[Text data extracted from pages]
----------------
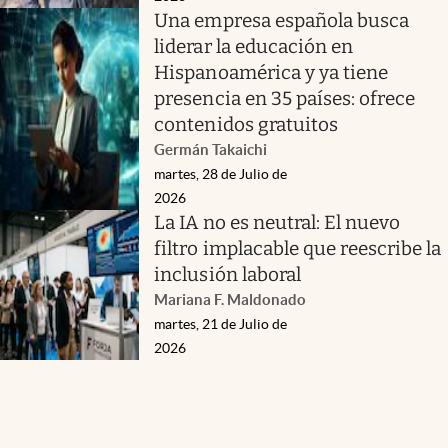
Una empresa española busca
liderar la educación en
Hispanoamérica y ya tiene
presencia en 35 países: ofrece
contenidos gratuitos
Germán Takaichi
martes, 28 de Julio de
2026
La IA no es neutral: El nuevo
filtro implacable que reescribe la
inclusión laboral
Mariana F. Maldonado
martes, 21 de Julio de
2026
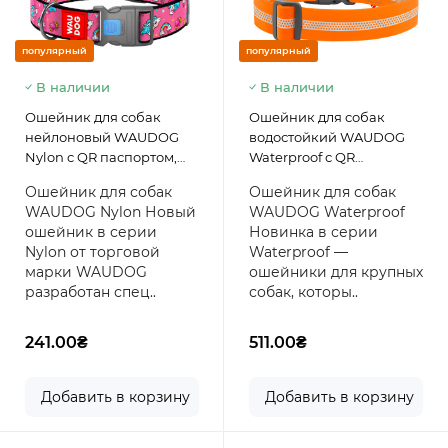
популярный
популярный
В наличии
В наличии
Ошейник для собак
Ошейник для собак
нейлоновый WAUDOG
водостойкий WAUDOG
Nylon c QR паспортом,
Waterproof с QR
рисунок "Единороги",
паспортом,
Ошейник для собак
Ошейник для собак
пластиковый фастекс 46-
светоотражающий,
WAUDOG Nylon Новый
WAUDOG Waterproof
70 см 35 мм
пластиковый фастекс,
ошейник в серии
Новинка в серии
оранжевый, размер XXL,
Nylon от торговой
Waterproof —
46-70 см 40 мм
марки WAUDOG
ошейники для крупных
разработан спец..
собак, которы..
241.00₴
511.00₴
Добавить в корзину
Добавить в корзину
----------------
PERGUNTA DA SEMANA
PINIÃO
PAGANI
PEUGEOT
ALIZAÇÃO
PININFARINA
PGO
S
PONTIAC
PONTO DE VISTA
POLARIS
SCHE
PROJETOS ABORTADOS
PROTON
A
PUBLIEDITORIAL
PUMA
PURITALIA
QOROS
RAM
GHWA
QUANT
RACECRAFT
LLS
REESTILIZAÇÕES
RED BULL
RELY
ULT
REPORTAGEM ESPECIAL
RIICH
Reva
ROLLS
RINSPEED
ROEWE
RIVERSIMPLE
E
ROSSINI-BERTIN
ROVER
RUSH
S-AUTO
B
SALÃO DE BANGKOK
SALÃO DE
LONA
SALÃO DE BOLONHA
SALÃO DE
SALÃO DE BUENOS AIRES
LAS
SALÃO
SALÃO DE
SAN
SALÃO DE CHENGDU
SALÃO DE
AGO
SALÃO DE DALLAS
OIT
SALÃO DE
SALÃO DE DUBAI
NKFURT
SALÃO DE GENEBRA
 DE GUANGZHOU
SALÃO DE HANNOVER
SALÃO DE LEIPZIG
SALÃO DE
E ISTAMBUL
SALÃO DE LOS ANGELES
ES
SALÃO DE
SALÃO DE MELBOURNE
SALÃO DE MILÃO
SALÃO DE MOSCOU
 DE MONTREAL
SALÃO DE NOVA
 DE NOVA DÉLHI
----------------
• **What you have to do**:
Could you retype, character for character, the rows from the line with "PERGUNTA DA SEMANA" up to and including the line with "DE NOVA DÉLHI"?

• **Exercise answer**:
PERGUNTA DA SEMANA
PINIÃO
PAGANI
PEUGEOT
ALIZAÇÃO
PININFARINA
PGO
S
PONTIAC
PONTO DE VISTA
POLARIS
SCHE
PROJETOS ABORTADOS
PROTON
A
PUBLIEDITORIAL
PUMA
PURITALIA
QOROS
RAM
GHWA
QUANT
RACECRAFT
LLS
REESTILIZAÇÕES
RED BULL
RELY
ULT
REPORTAGEM ESPECIAL
RIICH
Reva
ROLLS
RINSPEED
ROEWE
RIVERSIMPLE
E
ROSSINI-BERTIN
ROVER
RUSH
S-AUTO
B
SALÃO DE BANGKOK
SALÃO DE
LONA
SALÃO DE BOLONHA
SALÃO DE
SALÃO DE BUENOS AIRES
LAS
SALÃO
SALÃO DE
SAN
SALÃO DE CHENGDU
SALÃO DE
AGO
SALÃO DE DALLAS
OIT
SALÃO DE
SALÃO DE DUBAI
NKFURT
SALÃO DE GENEBRA
 DE GUANGZHOU
SALÃO DE HANNOVER
SALÃO DE LEIPZIG
SALÃO DE
E ISTAMBUL
SALÃO DE LOS ANGELES
ES
SALÃO DE
SALÃO DE MELBOURNE
SALÃO DE MILÃO
SALÃO DE MOSCOU
 DE MONTREAL
SALÃO DE NOVA
 DE NOVA DÉLHI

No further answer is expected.